The university’s free transit system, Cat Tracks, stops at student-heavy subdivisions. There are also limitless creative possibilities, with décor ranging from a Kappa Kappa Gamma sorority bedroom motif to an archetypal male nightstand overflowing with empty bags of Flamin’ Hot Cheetos.
Not all neighbors are amused.
“Everybody on this street is underwater and can’t see any relief,” said John Angus, an out-of-work English teacher who paid $532,000 for a house that is now worth $221,000. “This was supposed to be an edge-of-town, Desperate Housewifey community,” he said. “These students are the reverse.”
Mr. Angus pays $3,000 a month, while student neighbors pay one-tenth of that. “I think they’re the luckiest students I’ve ever come across,” he said somewhat bitterly.
Nevertheless, students quickly learn that the cul-de-sac life is not risk-free. Lance Eber, the crime analyst for the Merced Police Department, said vacant houses were frequent targets of theft, most recently of copper wiring. They also attract squatters, who sometimes encamp beneath covered patios, he said.
Ms. Wooten related a cautionary tale about four students living in a house foreclosed by a bank who continued to send rent checks to an owner who had skipped town. When the bank gave them two weeks’ notice to move out, the students went into Erin Brockovich mode and researched their legal rights. “It bought them at least three months,” Ms. Wooten said. “By golly, they’re still there.”

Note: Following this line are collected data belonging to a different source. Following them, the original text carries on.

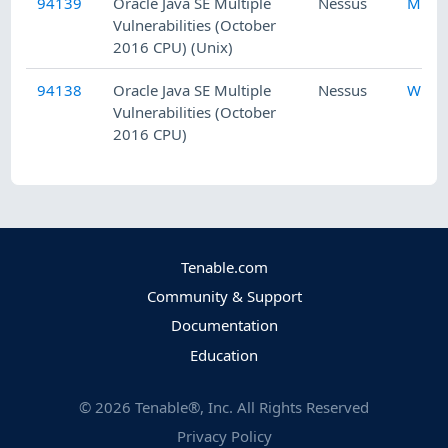
94139
Oracle Java SE Multiple
Nessus
Misc.
Vulnerabilities (October
2016 CPU) (Unix)
94138
Oracle Java SE Multiple
Nessus
Wind
Vulnerabilities (October
2016 CPU)
Tenable.com
Community & Support
Documentation
Education
©
2026
Tenable®, Inc. All Rights Reserved
Privacy Policy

She added, “There are some odd scenarios going on around here.”
They include the case of absentee landlord parents like Rhonda Castillo and her husband, who bought a house for their son, Jason, when times were flush in 2005. Jason was in the first class at the Merced campus.
The untimely investment was ultimately less important than “an investment in our son,” Mrs. Castillo said. “It gave him a preview of real life: buying groceries, preparing food, doing the laundry and taking care of the yard.” (He is now in medical school, and four female students rent the house.)
Indeed, managing a four- or five-bedroom house — not to mention all the cars — can be tricky business for young people.
Sitting in her kitchen, a planet of granite, Katilyn McIntire, a human biology major, explained how she and her four roommates rotated cars — one parks on the street, two park in the garage and two in the driveway. Whoever is getting up for an 8 a.m. class parks last. After an unsuccessful attempt at tending the yard with a hand mower, they now pay $50 a month to a gardener.
The student equivalent of “keeping up with the Joneses” has emerged, too.
Jaron Brandon, a sophomore and a senator in the student government, does his homework in the Jacuzzi in his six-bedroom house, on a waterproof countertop that he rigged over the tub.
Seeking housemates, he posted a beguiling ad on Craigslist: “For a small amount more than a nameless house in the suburbs,” it read, “you could be living in a mansion right by school.”